I’ve just started learning programming in Python and the famous framework Django and my aim is to become a backend developer. After stumbling for quite a while on the internet, I come up with this seemingly working setup, so I want to write it down for future reference and hope that it may help some others.
Python Version Management
In order to use different versions of Python, there must be a version management tool for easily managing different versions on the same machine, and that is pyenv. It allows the user to install multiple versions of Python and easily switching among them, so the user can test their apps in different environments.
Python Virtual Environment Management
Another useful tool that every Python developer is suggested to use is virtualenv. It’s different from pyenv. pyenv allows you to have mulple versions of Python side by side, say, both version 2.7.14 and version 3.6.3. The default installation location of pyenv is ~/.pyenv/versions/ , so you will see two folders 2.7.14 and 3.6.3 inside that location. virtualenv allows you to specify which Python version to use in a specific folder. If I have three project folders Todo, Music, News in my home directory and I want to use Python 2.7.14 in the project Music, and Python 3.6.3 in the other two project, that’s made possible by virtualenv.
I have two different development environments, one is a MacBook Pro, the other is a Ubuntu running as a virtual machine on the Mac host. The procedures to setup the two environment are slightly different, so I’ll explain them separately.
Mac
My idea is, I may need some general tool for day-to-day tasks that may or may not be related to Python development and it may come as a Python package, so I want a system wide Python installation for those tools. It’s virtualenv in this situation. The operating system running on my Mac is 10.13.1, which come with Python 2.7.10 installed by default. So I installed Python 3.6.3 (the latest version) with Homwbrew:
1 |
brew install python3 |
This installation has pip3 with it, so I can install virtualenv by
1 |
pip3 install virtualenv |
pyenv is already in Homebrew repository, so I can install it with
1 |
brew install pyenv |
pyenv suggests adding
1 2 3 |
export PATH="~/.pyenv/bin:$PATH" eval "$(pyenv init -)" eval "$(pyenv virtualenv-init -)" |
to shell config file, which is ~/.bash_profile on Macs. But I think I’ll use virtualenv to switch to another Python version and I’ll use the system wide Python without shim interfering, so I use some alias instead to manually enable and disable pyenv/shims. I have these lines in my ~/.bash_profile:
1 2 3 4 5 |
# to enable shims and autocompletion PREPATH=$PATH alias enpyenv='export PATH="~/.pyenv/bin:$PATH";eval "$(pyenv init -)"' # to disable shims and autocompletion alias dispyenv="PATH=$PREPATH" |
When I want pyenv, I can type enpyenv to enable pyenv and dispyenv to disable pyenv then I don’t. In order to compile Python, some packages are needed prior to installing Python with pyenv, which are readline and xz for my machine, so brew install readline xz to install them. To install the two versions issue pyenv install 2.7.14 and pyenv install 3.6.3 respectively.

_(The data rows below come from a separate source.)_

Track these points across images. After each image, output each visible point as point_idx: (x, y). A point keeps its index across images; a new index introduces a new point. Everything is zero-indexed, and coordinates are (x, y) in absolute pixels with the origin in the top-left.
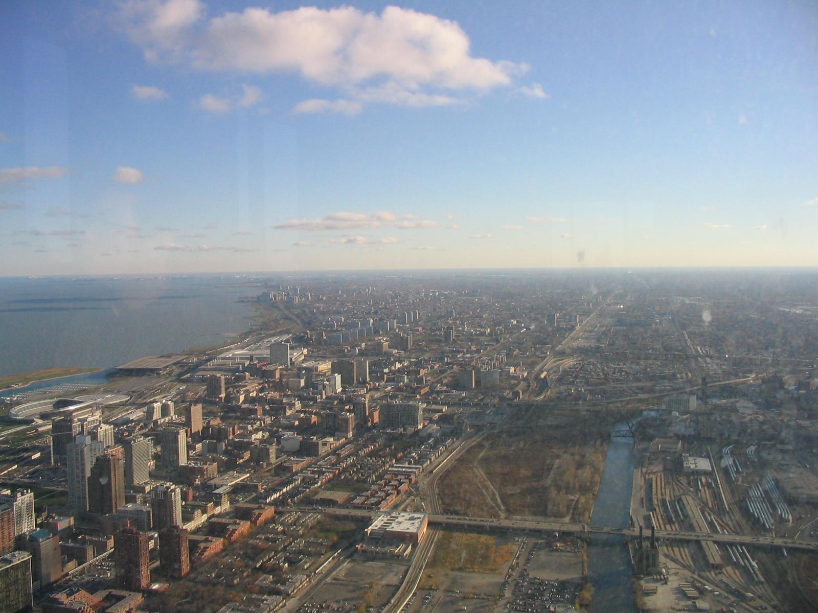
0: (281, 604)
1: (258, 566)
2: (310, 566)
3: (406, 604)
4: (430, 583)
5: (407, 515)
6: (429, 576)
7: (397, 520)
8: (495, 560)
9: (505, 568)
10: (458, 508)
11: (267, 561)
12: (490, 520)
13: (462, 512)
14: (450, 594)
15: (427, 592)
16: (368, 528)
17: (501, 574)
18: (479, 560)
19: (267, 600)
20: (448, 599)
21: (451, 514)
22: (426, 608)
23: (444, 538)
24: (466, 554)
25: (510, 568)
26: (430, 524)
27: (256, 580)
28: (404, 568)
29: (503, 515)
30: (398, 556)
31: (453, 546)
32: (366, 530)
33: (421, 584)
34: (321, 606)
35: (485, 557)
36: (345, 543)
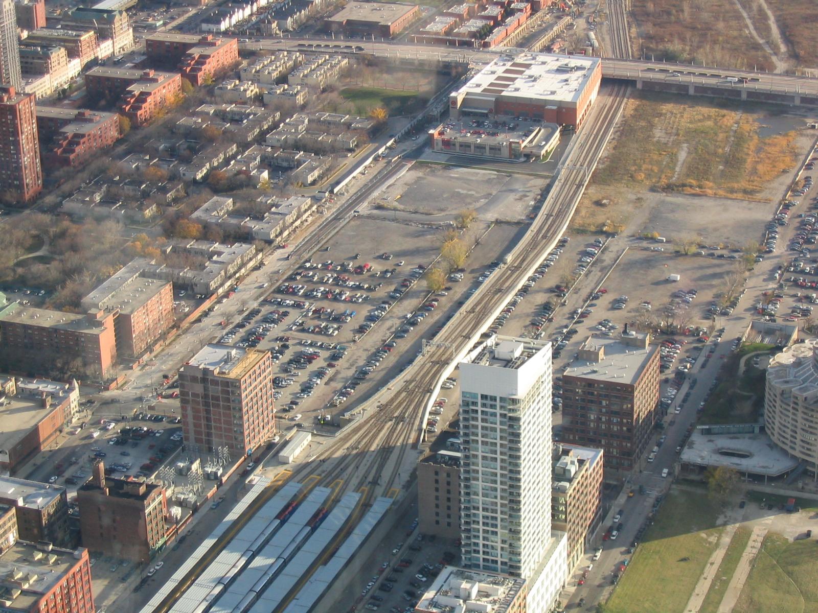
0: (251, 264)
1: (199, 176)
2: (321, 177)
3: (543, 266)
4: (600, 219)
5: (552, 61)
6: (598, 203)
7: (528, 72)
8: (754, 171)
9: (777, 189)
10: (675, 46)
11: (221, 166)
12: (750, 76)
13: (685, 56)
14: (645, 244)
15: (592, 240)
16: (457, 89)
17: (767, 201)
18: (719, 168)
19: (219, 254)
20: (639, 255)
21: (659, 59)
22: (587, 275)
23: (638, 115)
24: (689, 153)
25: (789, 188)
26: (608, 82)
27: (196, 209)
28: (541, 183)
29: (781, 66)
30: (528, 156)
31: (658, 134)
32: (453, 94)
33: (579, 221)
34: (344, 269)
35: (733, 162)
36: (403, 125)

Next come into Music folder and type
1 |
virtualenv -p ~/.pyenv/versions/2.7.14/bin/python venv |
which will create a folder call venv, which is a Python virtual environment. That means, when it is activated, command python --version always gives Python 2.7.14. This folder contains all the packages you install in this environment and isolates them from other projects. For instance, if I’m in this environment and I install a package numpy pip install numpy, you can see a folder named numpy appearing in venv/lib/python2.7/site-packages, which I think is the default installation location.

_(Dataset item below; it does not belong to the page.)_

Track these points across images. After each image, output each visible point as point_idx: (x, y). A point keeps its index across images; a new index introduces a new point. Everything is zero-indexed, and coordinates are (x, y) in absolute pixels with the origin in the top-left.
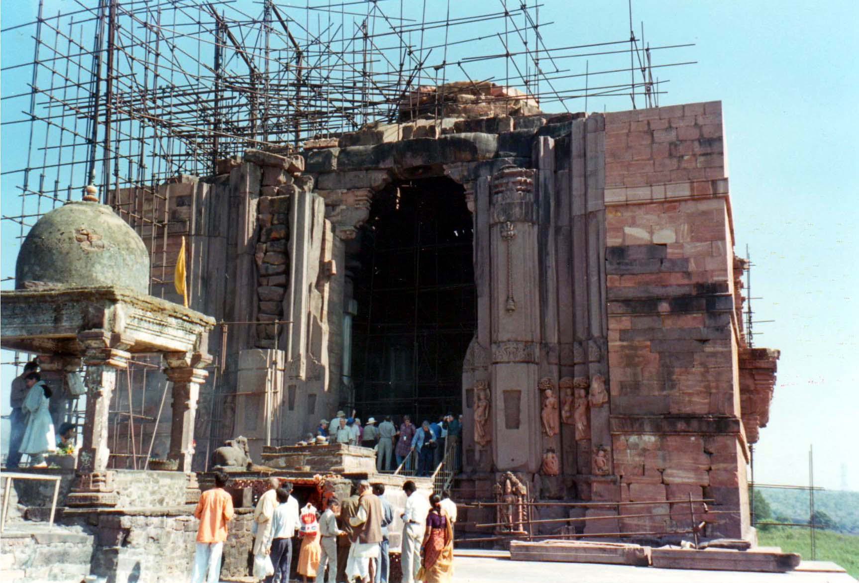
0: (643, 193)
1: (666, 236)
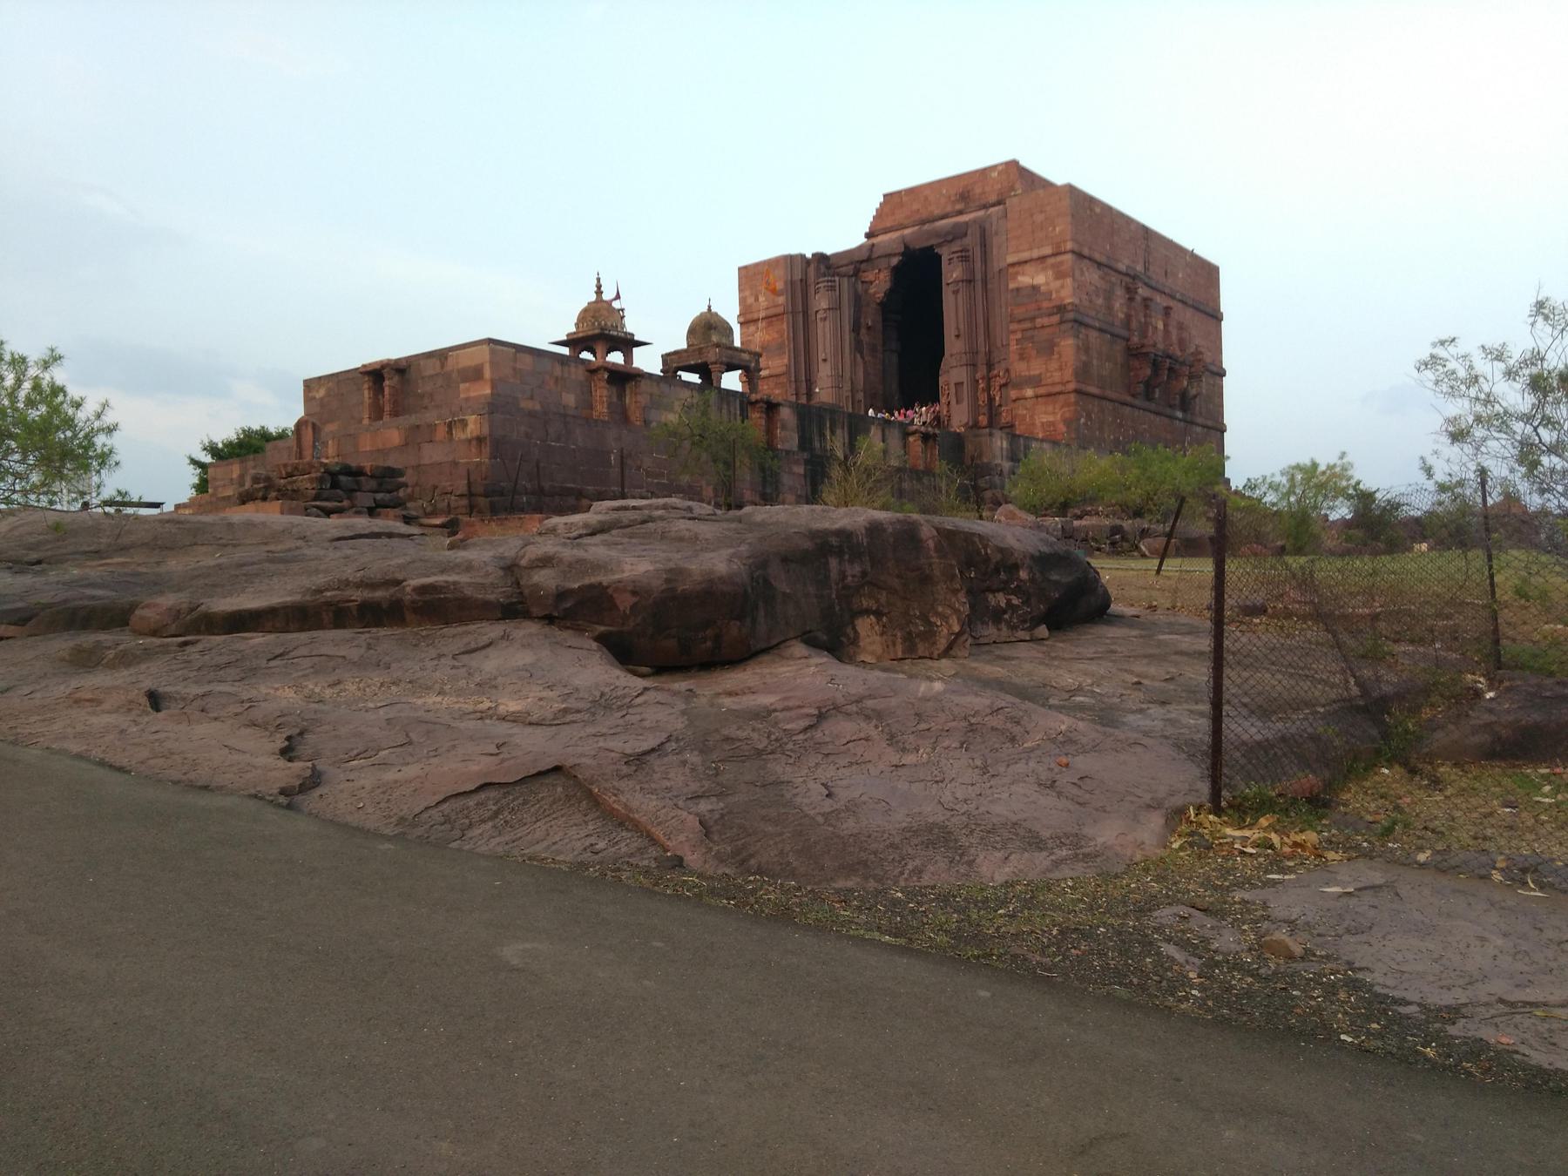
0: (1026, 255)
1: (1040, 279)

You issue source venv/bin/activate command to activate the virtual environment, but I have alias sv="source venv/bin/activate" in my bash config file so I can just use sv to save some typing. I learned this idea from online, but I cannot find the link I visited.
Then move to Todo and News folder and create Python 3.6.3 virtual environment with virtualenv -p ~/.pyenv/versions/3.6.3/bin/python venv.
Ubuntu
The idea is similar, but Ubuntu (version 16.04 LTS that I’m using) has Python 2.7.12 and Python 3.5.2 pre-installed, but pip3 is not included in the Python3 installation, so to install pip3 just issue sudo apt install python3-pip. pyenv is not in Ubuntu’s official repository, so I use pyenv installer instead. curl and git must be installed first in order to use the installer. Also install required packages for virtualenv to work, as advised here.
Conclusion
Setting up the environment is not as easy, so I hope I can learn Python well that the time I have spent won’t be wasted.